EXTRACT TO READ »
--- START ---

Sixth graders in Tara Vandermark’s class at Fair Oaks traveled back in time recently and hosted a Roman Time Machine for their peers.

With school-wide testing and many other activities on the calendar at the end of the school year, the teacher embarked on a creative way to meet standards in Social Studies, as well as speaking and listening skills.

“I think they get a better understanding of the standards when they get to experience them,” Vandermark said. “It makes learning the standards more fun and interesting.”

The students spent approximately three weeks in preparation to research and learn their parts for the Roman day, also holding a rehearsal in the days leading up to the event.

Vandermark’s students each selected a famous ancient Roman to write a report about. Then they created their own artistic representation of the Roman, including dressing in costume, to be presented to the visiting time travelers, a.k.a. their fellow students, in a ‘living museum.’ Some of the famous ancients included the ruler Julius Caesar; the poet Ovid; the poet and author of the Aenid, Virgil; the most educated and beautiful Roman woman, Aspasia; the first woman doctor, Agnodice; and Hypatia the female mathematician.

“We learned more about Roman society, their living conditions, and how they were different from us,” said student Austin Romito.

The ‘time travelers’ rotated through different stations or centers, which were meant to show a day in the life of an ancient Roman. The stations included Roman leisure and recreation, which consisted of a foot bath, slaves, and games. In the reader’s theater, there were gladiators, and the purpose was not to glamorize them but to show that they were slaves. The students created their own versions of ancient museum artifacts for display and then held an authentic Roman luncheon for the ‘average’ Roman. It consisted of such everyday foods as grapes, dates, olives, lentil soup, and bread. There was also lavender lemonade and a donut-like dessert.

Vandermark said that the students retain the material better when they get to make it come alive.

“It’s more fun than reading a book,” Romito added.

Studies and reenactments of ancient Greece were also held earlier this year, by the sixth grade classes at Fair Oaks, tying the activities into the timing of the Olympic Games.

--- END ---

EXERCISE DATA »
--- START ---

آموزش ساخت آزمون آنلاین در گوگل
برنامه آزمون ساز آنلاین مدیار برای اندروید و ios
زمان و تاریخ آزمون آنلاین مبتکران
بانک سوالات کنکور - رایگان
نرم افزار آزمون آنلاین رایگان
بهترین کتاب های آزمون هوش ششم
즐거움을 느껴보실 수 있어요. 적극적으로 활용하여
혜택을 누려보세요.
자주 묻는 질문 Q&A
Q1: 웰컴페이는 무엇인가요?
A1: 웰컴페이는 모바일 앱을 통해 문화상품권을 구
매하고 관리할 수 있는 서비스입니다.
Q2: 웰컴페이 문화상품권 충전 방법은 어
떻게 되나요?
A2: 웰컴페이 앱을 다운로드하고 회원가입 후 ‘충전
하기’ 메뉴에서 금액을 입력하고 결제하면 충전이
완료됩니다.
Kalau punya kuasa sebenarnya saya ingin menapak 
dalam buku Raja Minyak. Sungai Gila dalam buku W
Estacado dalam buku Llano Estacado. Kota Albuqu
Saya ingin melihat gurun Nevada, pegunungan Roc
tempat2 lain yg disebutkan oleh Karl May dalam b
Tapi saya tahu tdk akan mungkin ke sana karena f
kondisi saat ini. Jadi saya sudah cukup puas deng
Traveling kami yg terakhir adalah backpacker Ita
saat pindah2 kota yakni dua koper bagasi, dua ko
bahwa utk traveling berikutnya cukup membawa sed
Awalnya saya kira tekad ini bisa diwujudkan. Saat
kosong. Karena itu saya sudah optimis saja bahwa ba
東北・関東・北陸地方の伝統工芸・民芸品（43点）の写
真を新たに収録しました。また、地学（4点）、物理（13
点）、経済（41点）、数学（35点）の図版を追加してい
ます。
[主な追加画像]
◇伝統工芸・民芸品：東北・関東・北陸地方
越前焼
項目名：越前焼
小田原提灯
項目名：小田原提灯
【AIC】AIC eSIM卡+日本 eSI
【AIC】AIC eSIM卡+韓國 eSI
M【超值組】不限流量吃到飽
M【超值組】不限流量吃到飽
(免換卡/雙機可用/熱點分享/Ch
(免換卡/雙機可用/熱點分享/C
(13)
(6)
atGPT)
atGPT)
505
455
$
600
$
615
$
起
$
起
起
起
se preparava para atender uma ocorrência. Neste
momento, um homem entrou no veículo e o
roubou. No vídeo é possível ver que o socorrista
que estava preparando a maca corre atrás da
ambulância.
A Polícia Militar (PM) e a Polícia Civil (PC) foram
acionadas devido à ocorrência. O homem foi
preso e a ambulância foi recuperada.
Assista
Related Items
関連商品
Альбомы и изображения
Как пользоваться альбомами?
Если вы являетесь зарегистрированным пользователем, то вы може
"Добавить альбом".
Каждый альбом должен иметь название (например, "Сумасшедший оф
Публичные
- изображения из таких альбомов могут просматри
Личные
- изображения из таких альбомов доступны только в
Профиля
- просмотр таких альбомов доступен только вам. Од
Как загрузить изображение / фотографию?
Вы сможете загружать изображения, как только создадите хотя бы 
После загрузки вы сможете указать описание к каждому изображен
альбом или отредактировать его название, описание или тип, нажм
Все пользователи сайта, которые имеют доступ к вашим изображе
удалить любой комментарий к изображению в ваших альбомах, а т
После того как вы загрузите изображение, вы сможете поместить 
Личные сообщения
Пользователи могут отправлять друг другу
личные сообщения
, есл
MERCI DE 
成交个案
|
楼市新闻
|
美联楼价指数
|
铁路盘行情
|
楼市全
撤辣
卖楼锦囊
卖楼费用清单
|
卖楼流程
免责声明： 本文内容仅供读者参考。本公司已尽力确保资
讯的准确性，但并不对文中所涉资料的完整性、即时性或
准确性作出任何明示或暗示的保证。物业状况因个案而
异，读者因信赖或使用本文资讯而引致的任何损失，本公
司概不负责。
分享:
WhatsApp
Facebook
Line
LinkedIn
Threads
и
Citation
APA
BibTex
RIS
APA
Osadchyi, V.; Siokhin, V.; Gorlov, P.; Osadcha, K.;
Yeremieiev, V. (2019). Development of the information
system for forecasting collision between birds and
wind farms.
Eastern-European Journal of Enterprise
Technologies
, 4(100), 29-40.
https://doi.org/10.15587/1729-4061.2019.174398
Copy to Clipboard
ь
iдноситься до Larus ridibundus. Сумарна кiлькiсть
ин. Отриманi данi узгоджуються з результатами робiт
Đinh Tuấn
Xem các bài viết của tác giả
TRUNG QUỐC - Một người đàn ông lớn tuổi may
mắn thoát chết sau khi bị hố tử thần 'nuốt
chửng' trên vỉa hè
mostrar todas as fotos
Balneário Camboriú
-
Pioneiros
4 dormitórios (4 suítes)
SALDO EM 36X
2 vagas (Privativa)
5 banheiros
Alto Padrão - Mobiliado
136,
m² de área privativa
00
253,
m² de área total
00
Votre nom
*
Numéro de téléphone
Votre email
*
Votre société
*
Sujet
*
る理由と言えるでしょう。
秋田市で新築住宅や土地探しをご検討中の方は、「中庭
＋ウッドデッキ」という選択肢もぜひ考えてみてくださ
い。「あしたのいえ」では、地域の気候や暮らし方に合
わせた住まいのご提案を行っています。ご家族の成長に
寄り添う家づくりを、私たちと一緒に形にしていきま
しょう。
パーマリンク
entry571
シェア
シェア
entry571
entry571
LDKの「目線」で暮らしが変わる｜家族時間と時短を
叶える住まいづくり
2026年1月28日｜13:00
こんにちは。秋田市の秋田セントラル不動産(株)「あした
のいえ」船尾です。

--- END ---

INSTRUCTIONS »
(a) According to the article about the Roman Time Machine, about how long did the students spend preparing?
(b) Please revise the entries from the first line up to and including the line with "Q2: 웰컴페이 문화상품권 충전 방법은 어", changing every "문화상품권" to "기프트카드" and leaving all else unchanged. Return only those lines.

RESULTS BY TASK »
(a) Approximately three weeks.

(b)
آموزش ساخت آزمون آنلاین در گوگل
برنامه آزمون ساز آنلاین مدیار برای اندروید و ios
زمان و تاریخ آزمون آنلاین مبتکران
بانک سوالات کنکور - رایگان
نرم افزار آزمون آنلاین رایگان
بهترین کتاب های آزمون هوش ششم
즐거움을 느껴보실 수 있어요. 적극적으로 활용하여
혜택을 누려보세요.
자주 묻는 질문 Q&A
Q1: 웰컴페이는 무엇인가요?
A1: 웰컴페이는 모바일 앱을 통해 기프트카드을 구
매하고 관리할 수 있는 서비스입니다.
Q2: 웰컴페이 기프트카드 충전 방법은 어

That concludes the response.